State how many lines in the records below contain the word "erklären". Reply with the number alone.

• RECORDS SUPPLIED:
BEGIN

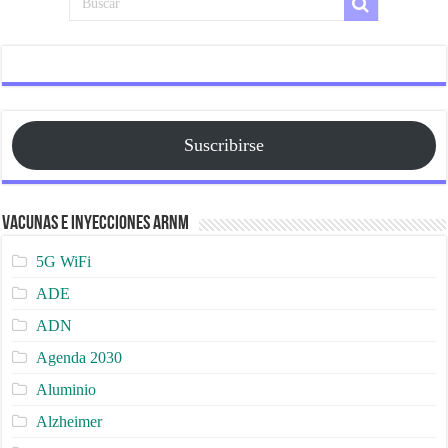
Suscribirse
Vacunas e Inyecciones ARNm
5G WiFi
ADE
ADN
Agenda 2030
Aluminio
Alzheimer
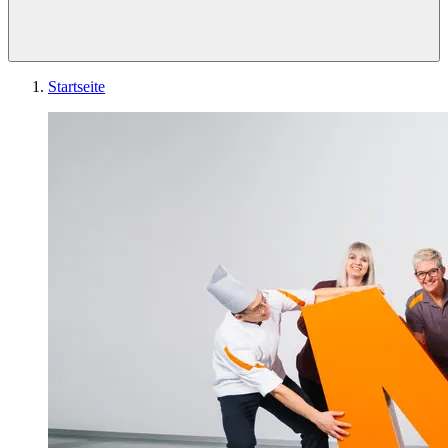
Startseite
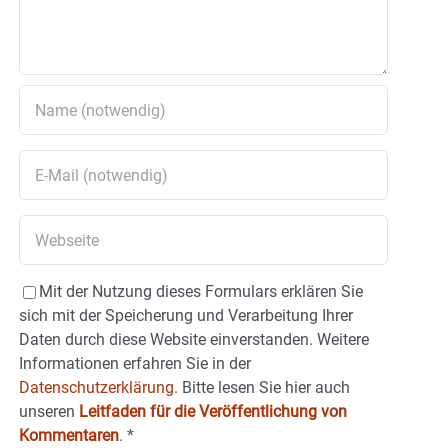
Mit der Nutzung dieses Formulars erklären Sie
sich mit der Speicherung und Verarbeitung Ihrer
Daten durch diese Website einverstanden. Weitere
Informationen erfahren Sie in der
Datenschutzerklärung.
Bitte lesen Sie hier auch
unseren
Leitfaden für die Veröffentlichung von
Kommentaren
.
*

END
BEGIN

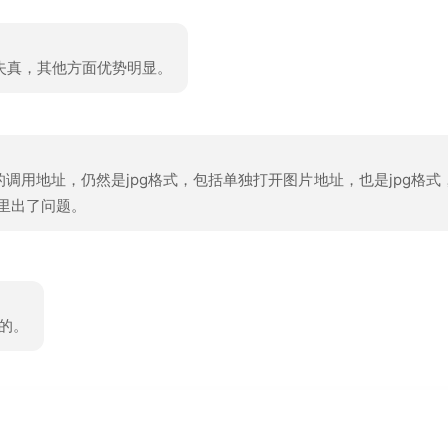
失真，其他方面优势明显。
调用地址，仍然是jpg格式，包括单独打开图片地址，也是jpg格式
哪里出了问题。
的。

END

• ANSWER BOX: 1